Task directions:
Update the listing by changing every "common name" to "vernacular name" and leaving all other text as it is.
####
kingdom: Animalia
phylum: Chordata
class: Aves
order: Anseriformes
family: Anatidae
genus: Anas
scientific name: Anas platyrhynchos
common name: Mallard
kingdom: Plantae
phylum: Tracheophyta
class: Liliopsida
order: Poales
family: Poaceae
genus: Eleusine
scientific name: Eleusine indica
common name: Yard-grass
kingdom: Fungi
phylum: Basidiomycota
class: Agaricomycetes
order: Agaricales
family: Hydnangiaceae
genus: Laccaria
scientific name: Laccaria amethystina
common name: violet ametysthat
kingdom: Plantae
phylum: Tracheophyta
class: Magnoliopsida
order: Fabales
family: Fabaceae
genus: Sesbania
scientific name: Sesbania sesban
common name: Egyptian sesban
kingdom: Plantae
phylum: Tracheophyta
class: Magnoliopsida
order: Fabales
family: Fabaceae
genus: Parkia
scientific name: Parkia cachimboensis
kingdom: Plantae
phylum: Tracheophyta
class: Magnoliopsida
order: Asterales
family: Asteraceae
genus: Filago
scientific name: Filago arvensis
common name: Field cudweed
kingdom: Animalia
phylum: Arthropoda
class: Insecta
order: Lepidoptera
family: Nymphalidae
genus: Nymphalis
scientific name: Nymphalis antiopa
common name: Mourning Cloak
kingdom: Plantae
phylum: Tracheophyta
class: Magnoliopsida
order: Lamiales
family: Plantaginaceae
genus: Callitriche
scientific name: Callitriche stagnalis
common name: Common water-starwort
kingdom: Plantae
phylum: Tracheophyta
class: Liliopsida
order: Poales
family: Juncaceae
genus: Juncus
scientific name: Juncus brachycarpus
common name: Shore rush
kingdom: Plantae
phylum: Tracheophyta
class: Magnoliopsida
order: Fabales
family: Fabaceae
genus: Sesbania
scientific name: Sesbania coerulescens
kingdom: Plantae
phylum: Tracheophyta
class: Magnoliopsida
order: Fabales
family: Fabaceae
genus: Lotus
####
Response to the exercise:
kingdom: Animalia
phylum: Chordata
class: Aves
order: Anseriformes
family: Anatidae
genus: Anas
scientific name: Anas platyrhynchos
vernacular name: Mallard
kingdom: Plantae
phylum: Tracheophyta
class: Liliopsida
order: Poales
family: Poaceae
genus: Eleusine
scientific name: Eleusine indica
vernacular name: Yard-grass
kingdom: Fungi
phylum: Basidiomycota
class: Agaricomycetes
order: Agaricales
family: Hydnangiaceae
genus: Laccaria
scientific name: Laccaria amethystina
vernacular name: violet ametysthat
kingdom: Plantae
phylum: Tracheophyta
class: Magnoliopsida
order: Fabales
family: Fabaceae
genus: Sesbania
scientific name: Sesbania sesban
vernacular name: Egyptian sesban
kingdom: Plantae
phylum: Tracheophyta
class: Magnoliopsida
order: Fabales
family: Fabaceae
genus: Parkia
scientific name: Parkia cachimboensis
kingdom: Plantae
phylum: Tracheophyta
class: Magnoliopsida
order: Asterales
family: Asteraceae
genus: Filago
scientific name: Filago arvensis
vernacular name: Field cudweed
kingdom: Animalia
phylum: Arthropoda
class: Insecta
order: Lepidoptera
family: Nymphalidae
genus: Nymphalis
scientific name: Nymphalis antiopa
vernacular name: Mourning Cloak
kingdom: Plantae
phylum: Tracheophyta
class: Magnoliopsida
order: Lamiales
family: Plantaginaceae
genus: Callitriche
scientific name: Callitriche stagnalis
vernacular name: Common water-starwort
kingdom: Plantae
phylum: Tracheophyta
class: Liliopsida
order: Poales
family: Juncaceae
genus: Juncus
scientific name: Juncus brachycarpus
vernacular name: Shore rush
kingdom: Plantae
phylum: Tracheophyta
class: Magnoliopsida
order: Fabales
family: Fabaceae
genus: Sesbania
scientific name: Sesbania coerulescens
kingdom: Plantae
phylum: Tracheophyta
class: Magnoliopsida
order: Fabales
family: Fabaceae
genus: Lotus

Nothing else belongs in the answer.